Biggest Impact: Abdul Gaddy, Washington. Washington have a big void to fill at point guard with the loss of Justin Dentmon, but Gaddy seems up to it. He should be an immediate standout, and Washington will be one to watch this year with Gaddy at the helm.

Best Playmaker: Abdul Gaddy, Washington. Very few freshman in the nation will have as big of impact as Gaddy. He has amazing playmaking skills, as shown in highlights of his high school career. Gaddy specializes in making his team look good, and Washington should be the most fun to watch this season of the Pac-10, if not the nation.

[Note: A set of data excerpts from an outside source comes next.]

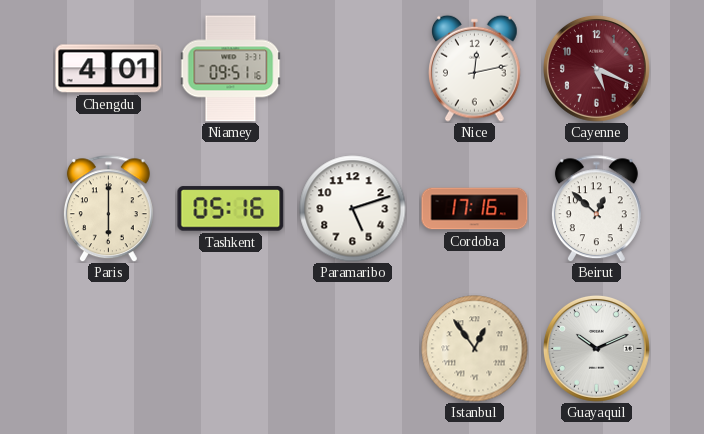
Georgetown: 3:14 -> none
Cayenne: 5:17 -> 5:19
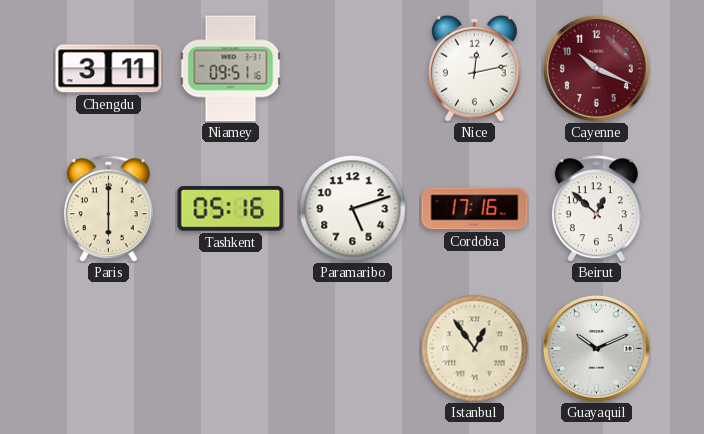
Chengdu: 4:01 -> 3:11
Cayenne: 5:19 -> 10:19
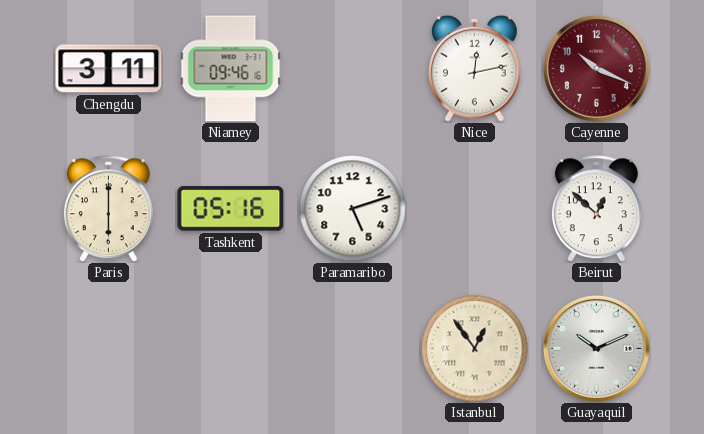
Niamey: 09:51 -> 09:46
Cordoba: 17:16 -> none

Dark Horse Freshman: Derrick Williams, Arizona. He had committed to USC, but switched over to Arizona following the resignation of Tim Floyd. Williams had a huge year, showing tremendous ability and potential his senior year in La Mirada, California. He should start his freshman year, and a lot of opponents could be in for a surprise facing off against Derrick Williams.

Honor Roll

Player of the Year: Jerome Randle, California.

Freshman of the Year: Abdul Gaddy, Washington.

Top Shooter: Jerome Randle, California.

Top Rebounder: Quincy Pondexter, Washington. 

Top Playmaker: Derek Glasser, Arizona State.

Best NBA Prospect: Klay Thompson, Washington State.

Most Entertaining: Isaiah Thomas, Washington.